Nitekim perşembe akşamı, kendisi de eski bir Radikalci olan İsmail Saymaz bana radikal.com.tr adresinden yayın yapan web sitesini gösterince hemen araştırmaya başladık. Web adresinin sahibi ‘Doğan Gazetecilik’ gözüküyordu. Tabii artık Doğan Gazetecilik diye bir şirket yok, o şirketin adı Demirören Gazetecilik.

Yani Radikal’i yeniden yayına alan, bunu da sessiz sedasız yapan aslında yine Demirören Medya Grubu olmuştu. Şu anda sitede ne künye var ne başka bir şey; yayıncının kim olduğunu ancak İsmail ve benim gibi araştırırsanız buluyorsunuz.

Oysa geçen hafta çıkan haberlerde bu isim hakkını Ankara Büyükşehir Belediye Başkanı Mansur Yavaş ve eski CHP Genel Başkanı Kemal Kılıçdaroğlu’na yakın bir grubun satın aldığı, gazetenin yanına bir de TV ekleyerek Mansur Yavaş’ın cumhurbaşkanlığı adaylığını savunmak üzere yayın yapacağı söylentileri vardı.
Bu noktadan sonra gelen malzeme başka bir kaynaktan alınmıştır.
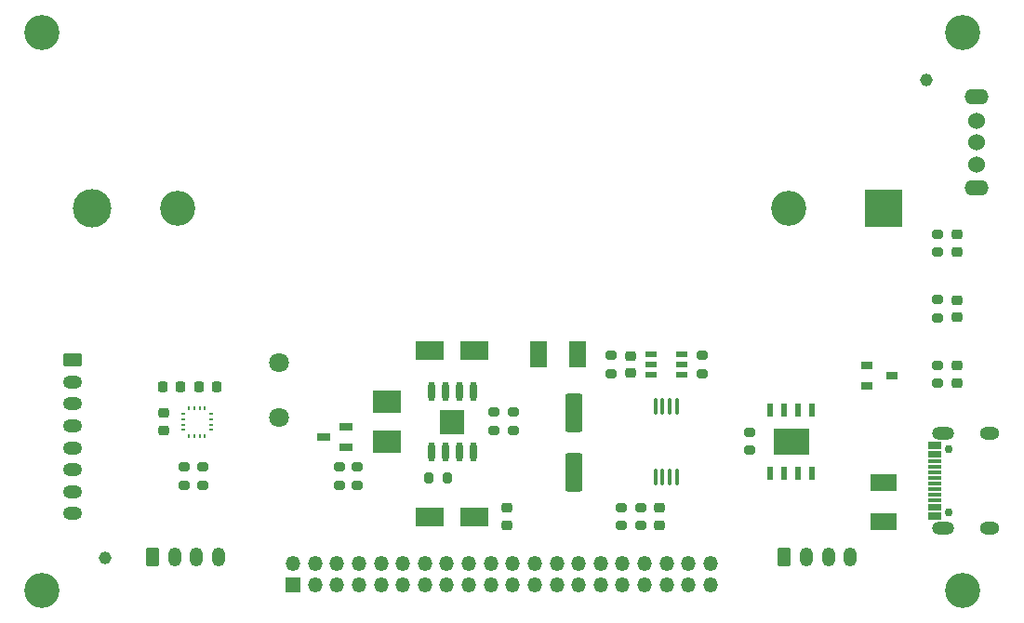
<source format=gbr>
%TF.GenerationSoftware,KiCad,Pcbnew,(6.0.10)*%
%TF.CreationDate,2023-03-03T00:05:23+07:00*%
%TF.ProjectId,wt32_sc01_ext,77743332-5f73-4633-9031-5f6578742e6b,rev?*%
%TF.SameCoordinates,Original*%
%TF.FileFunction,Soldermask,Top*%
%TF.FilePolarity,Negative*%
%FSLAX46Y46*%
G04 Gerber Fmt 4.6, Leading zero omitted, Abs format (unit mm)*
G04 Created by KiCad (PCBNEW (6.0.10)) date 2023-03-03 00:05:23*
%MOMM*%
%LPD*%
G01*
G04 APERTURE LIST*
G04 Aperture macros list*
%AMRoundRect*
0 Rectangle with rounded corners*
0 $1 Rounding radius*
0 $2 $3 $4 $5 $6 $7 $8 $9 X,Y pos of 4 corners*
0 Add a 4 corners polygon primitive as box body*
4,1,4,$2,$3,$4,$5,$6,$7,$8,$9,$2,$3,0*
0 Add four circle primitives for the rounded corners*
1,1,$1+$1,$2,$3*
1,1,$1+$1,$4,$5*
1,1,$1+$1,$6,$7*
1,1,$1+$1,$8,$9*
0 Add four rect primitives between the rounded corners*
20,1,$1+$1,$2,$3,$4,$5,0*
20,1,$1+$1,$4,$5,$6,$7,0*
20,1,$1+$1,$6,$7,$8,$9,0*
20,1,$1+$1,$8,$9,$2,$3,0*%
G04 Aperture macros list end*
%ADD10RoundRect,0.200000X-0.275000X0.200000X-0.275000X-0.200000X0.275000X-0.200000X0.275000X0.200000X0*%
%ADD11RoundRect,0.225000X0.250000X-0.225000X0.250000X0.225000X-0.250000X0.225000X-0.250000X-0.225000X0*%
%ADD12R,1.250013X0.700000*%
%ADD13C,1.800000*%
%ADD14RoundRect,0.218750X0.256250X-0.218750X0.256250X0.218750X-0.256250X0.218750X-0.256250X-0.218750X0*%
%ADD15RoundRect,0.200000X0.275000X-0.200000X0.275000X0.200000X-0.275000X0.200000X-0.275000X-0.200000X0*%
%ADD16R,0.600000X1.200000*%
%ADD17R,3.300000X2.400000*%
%ADD18RoundRect,0.200000X0.200000X0.275000X-0.200000X0.275000X-0.200000X-0.275000X0.200000X-0.275000X0*%
%ADD19RoundRect,0.250000X-0.625000X0.350000X-0.625000X-0.350000X0.625000X-0.350000X0.625000X0.350000X0*%
%ADD20O,1.750000X1.200000*%
%ADD21O,0.600000X1.800000*%
%ADD22R,2.289992X2.289992*%
%ADD23C,0.750013*%
%ADD24O,2.000000X1.200000*%
%ADD25O,1.800000X1.200000*%
%ADD26R,1.300000X0.300000*%
%ADD27RoundRect,0.225000X-0.250000X0.225000X-0.250000X-0.225000X0.250000X-0.225000X0.250000X0.225000X0*%
%ADD28C,3.200000*%
%ADD29C,1.152000*%
%ADD30R,2.500000X2.000000*%
%ADD31C,1.524003*%
%ADD32O,2.200000X1.400000*%
%ADD33R,2.500000X1.800000*%
%ADD34RoundRect,0.250000X-0.350000X-0.625000X0.350000X-0.625000X0.350000X0.625000X-0.350000X0.625000X0*%
%ADD35O,1.200000X1.750000*%
%ADD36R,1.350000X1.350000*%
%ADD37O,1.350000X1.350000*%
%ADD38R,3.500000X3.500000*%
%ADD39C,3.500000*%
%ADD40R,1.607493X2.375997*%
%ADD41R,1.000000X0.800000*%
%ADD42R,1.000000X0.550013*%
%ADD43R,2.375997X1.607493*%
%ADD44R,0.250013X0.450013*%
%ADD45R,0.450013X0.250013*%
%ADD46O,0.400000X1.500000*%
%ADD47RoundRect,0.250000X-0.550000X1.500000X-0.550000X-1.500000X0.550000X-1.500000X0.550000X1.500000X0*%
%ADD48RoundRect,0.225000X-0.225000X-0.250000X0.225000X-0.250000X0.225000X0.250000X-0.225000X0.250000X0*%
%ADD49RoundRect,0.225000X0.225000X0.250000X-0.225000X0.250000X-0.225000X-0.250000X0.225000X-0.250000X0*%
G04 APERTURE END LIST*
D10*
%TO.C,R17*%
X32271290Y14667620D03*
X32271290Y13017620D03*
%TD*%
%TO.C,R12*%
X44703580Y19680240D03*
X44703580Y18030240D03*
%TD*%
D11*
%TO.C,C7*%
X59819290Y9403620D03*
X59819290Y10953620D03*
%TD*%
D10*
%TO.C,R13*%
X56274290Y11003620D03*
X56274290Y9353620D03*
%TD*%
D12*
%TO.C,Q1*%
X31239290Y16478658D03*
X31239290Y18378582D03*
X29239290Y17428620D03*
%TD*%
D10*
%TO.C,R11*%
X46453580Y19680240D03*
X46453580Y18030240D03*
%TD*%
D13*
%TO.C,BZ1*%
X25159290Y19217001D03*
X25159290Y24217001D03*
%TD*%
D14*
%TO.C,D2*%
X86881290Y28295120D03*
X86881290Y29870120D03*
%TD*%
D15*
%TO.C,R15*%
X85103290Y22288620D03*
X85103290Y23938620D03*
%TD*%
D16*
%TO.C,U1*%
X69863286Y14091314D03*
X71133289Y14091314D03*
X72403291Y14091314D03*
X73673294Y14091314D03*
X73673294Y19907926D03*
X72403291Y19907926D03*
X71133289Y19907926D03*
X69863286Y19907926D03*
D17*
X71768290Y16999620D03*
%TD*%
D18*
%TO.C,R10*%
X40462290Y13715620D03*
X38812290Y13715620D03*
%TD*%
D19*
%TO.C,J4*%
X6353290Y24428620D03*
D20*
X6353290Y22428620D03*
X6353290Y20428620D03*
X6353290Y18428620D03*
X6353290Y16428620D03*
X6353290Y14428620D03*
X6353290Y12428620D03*
X6353290Y10428620D03*
%TD*%
D21*
%TO.C,U5*%
X39002286Y16023204D03*
X40272289Y16023204D03*
X41542291Y16023204D03*
X42812294Y16023204D03*
X42812294Y21568036D03*
X41542291Y21568036D03*
X40272289Y21568036D03*
X39002286Y21568036D03*
D22*
X40907290Y18795620D03*
%TD*%
D23*
%TO.C,CN1*%
X86137669Y16327528D03*
X86137669Y10527680D03*
D24*
X85637542Y9102483D03*
X85637542Y17752725D03*
D25*
X89837440Y17752725D03*
X89837440Y9102483D03*
D26*
X84869190Y10077591D03*
X84869190Y10877693D03*
X84869190Y12177667D03*
X84869190Y13177667D03*
X84869190Y13677540D03*
X84869190Y14677286D03*
X84869190Y15977769D03*
X84869190Y16777617D03*
X84869190Y16477642D03*
X84869190Y15677540D03*
X84869190Y15177667D03*
X84869190Y14177667D03*
X84869190Y12677540D03*
X84869190Y11677540D03*
X84869190Y11177667D03*
X84869190Y10377566D03*
%TD*%
D27*
%TO.C,C3*%
X57140290Y24777620D03*
X57140290Y23227620D03*
%TD*%
D28*
%TO.C,H4*%
X3569290Y3428620D03*
%TD*%
D29*
%TO.C,REF\u002A\u002A*%
X84069290Y49928620D03*
%TD*%
%TO.C,REF\u002A\u002A*%
X9319290Y6428620D03*
%TD*%
D10*
%TO.C,R1*%
X18174290Y14667620D03*
X18174290Y13017620D03*
%TD*%
D30*
%TO.C,L1*%
X34938303Y16945747D03*
X34938303Y20645518D03*
%TD*%
D15*
%TO.C,R3*%
X85103290Y28257620D03*
X85103290Y29907620D03*
%TD*%
D14*
%TO.C,D1*%
X86881290Y34264120D03*
X86881290Y35839120D03*
%TD*%
D31*
%TO.C,SW1*%
X88653290Y42228112D03*
X88653290Y44228112D03*
X88653290Y46228112D03*
D32*
X88653290Y48378226D03*
X88653290Y40077998D03*
%TD*%
D15*
%TO.C,R7*%
X67958290Y16192620D03*
X67958290Y17842620D03*
%TD*%
%TO.C,R8*%
X63640290Y23177620D03*
X63640290Y24827620D03*
%TD*%
D27*
%TO.C,C5*%
X45860290Y10934620D03*
X45860290Y9384620D03*
%TD*%
D33*
%TO.C,D4*%
X38907290Y10159620D03*
X42907290Y10159620D03*
%TD*%
D34*
%TO.C,J1*%
X13653290Y6449620D03*
D35*
X15653290Y6449620D03*
X17653290Y6449620D03*
X19653290Y6449620D03*
%TD*%
D36*
%TO.C,J3*%
X26430000Y3930000D03*
D37*
X26430000Y5930000D03*
X28430000Y3930000D03*
X28430000Y5930000D03*
X30430000Y3930000D03*
X30430000Y5930000D03*
X32430000Y3930000D03*
X32430000Y5930000D03*
X34430000Y3930000D03*
X34430000Y5930000D03*
X36430000Y3930000D03*
X36430000Y5930000D03*
X38430000Y3930000D03*
X38430000Y5930000D03*
X40430000Y3930000D03*
X40430000Y5930000D03*
X42430000Y3930000D03*
X42430000Y5930000D03*
X44430000Y3930000D03*
X44430000Y5930000D03*
X46430000Y3930000D03*
X46430000Y5930000D03*
X48430000Y3930000D03*
X48430000Y5930000D03*
X50430000Y3930000D03*
X50430000Y5930000D03*
X52430000Y3930000D03*
X52430000Y5930000D03*
X54430000Y3930000D03*
X54430000Y5930000D03*
X56430000Y3930000D03*
X56430000Y5930000D03*
X58430000Y3930000D03*
X58430000Y5930000D03*
X60430000Y3930000D03*
X60430000Y5930000D03*
X62430000Y3930000D03*
X62430000Y5930000D03*
X64430000Y3930000D03*
X64430000Y5930000D03*
%TD*%
D28*
%TO.C,BT1*%
X15898290Y38249620D03*
X71508290Y38249620D03*
D38*
X80153290Y38249620D03*
D39*
X8153290Y38249620D03*
%TD*%
D15*
%TO.C,R4*%
X85103290Y34226620D03*
X85103290Y35876620D03*
%TD*%
D28*
%TO.C,H3*%
X87389290Y54228620D03*
%TD*%
D34*
%TO.C,J2*%
X71153290Y6499620D03*
D35*
X73153290Y6499620D03*
X75153290Y6499620D03*
X77153290Y6499620D03*
%TD*%
D40*
%TO.C,C4*%
X52363176Y24928620D03*
X48755404Y24928620D03*
%TD*%
D41*
%TO.C,U6*%
X78619277Y23936633D03*
X78619277Y22036607D03*
X80919303Y22986569D03*
%TD*%
D33*
%TO.C,D3*%
X42907290Y25272620D03*
X38907290Y25272620D03*
%TD*%
D28*
%TO.C,H1*%
X87389290Y3428620D03*
%TD*%
%TO.C,H2*%
X3569290Y54228620D03*
%TD*%
D27*
%TO.C,C2*%
X14618290Y19570620D03*
X14618290Y18020620D03*
%TD*%
D10*
%TO.C,R9*%
X55390290Y24827620D03*
X55390290Y23177620D03*
%TD*%
%TO.C,R2*%
X16523290Y14667620D03*
X16523290Y13017620D03*
%TD*%
D42*
%TO.C,U3*%
X61790341Y23052760D03*
X61790341Y24002722D03*
X61790341Y24952684D03*
X58990239Y24952684D03*
X58990239Y24002722D03*
X58990239Y23052760D03*
%TD*%
D10*
%TO.C,R16*%
X30620290Y14667620D03*
X30620290Y13017620D03*
%TD*%
D43*
%TO.C,C1*%
X80153290Y13303506D03*
X80153290Y9695734D03*
%TD*%
D44*
%TO.C,U2*%
X16916366Y17535752D03*
X17416493Y17535752D03*
X17916366Y17535752D03*
X18416493Y17535752D03*
D45*
X18929320Y18048833D03*
X18929320Y18548960D03*
X18929320Y19048833D03*
X18929320Y19548960D03*
D44*
X18416239Y20061787D03*
X17916112Y20061787D03*
X17416239Y20061787D03*
X16916112Y20061787D03*
D45*
X16403285Y19548706D03*
X16403285Y19048579D03*
X16403285Y18548706D03*
X16403285Y18048579D03*
%TD*%
D15*
%TO.C,R14*%
X58069290Y9353620D03*
X58069290Y11003620D03*
%TD*%
D46*
%TO.C,U4*%
X59415131Y13802214D03*
X60065373Y13802214D03*
X60715614Y13802214D03*
X61365855Y13802214D03*
X61365855Y20203026D03*
X60715614Y20203026D03*
X60065373Y20203026D03*
X59415131Y20203026D03*
%TD*%
D47*
%TO.C,C6*%
X51956290Y19628620D03*
X51956290Y14228620D03*
%TD*%
D48*
%TO.C,C9*%
X14605290Y21970620D03*
X16155290Y21970620D03*
%TD*%
D49*
%TO.C,C8*%
X19457290Y21970620D03*
X17907290Y21970620D03*
%TD*%
D14*
%TO.C,D5*%
X86881290Y22326120D03*
X86881290Y23901120D03*
%TD*%
M02*

</source>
Ben o kadar komplocu değilim, ama bizim İsmail Saymaz’a göre Türkiye’de medya Cumhurbaşkanlığı İletişim Başkanlığı’ndan habersiz yayına başlayamaz. Hele Demirören’ler muhalefetle bağlantılı bir medya hiç yayınlamaz veya yayınlayacak olana isim hakkı falan satamaz. Dolayısıyla CHP içindeki adaylık savaşlarıyla bir bağı olacaksa bu yeni Radikal’in, o rolün Beştepe’den manipüle edilmek istendiği anlamı çıkabilirdi İsmail’e göre.

Ben ne Mansur Yavaş’ın ne başkasının böyle bir muvazaayı kabul edeceğini söyledim.

Ama işte görüyorsunuz, medyamızda ilginç şeyler olmaya başladı.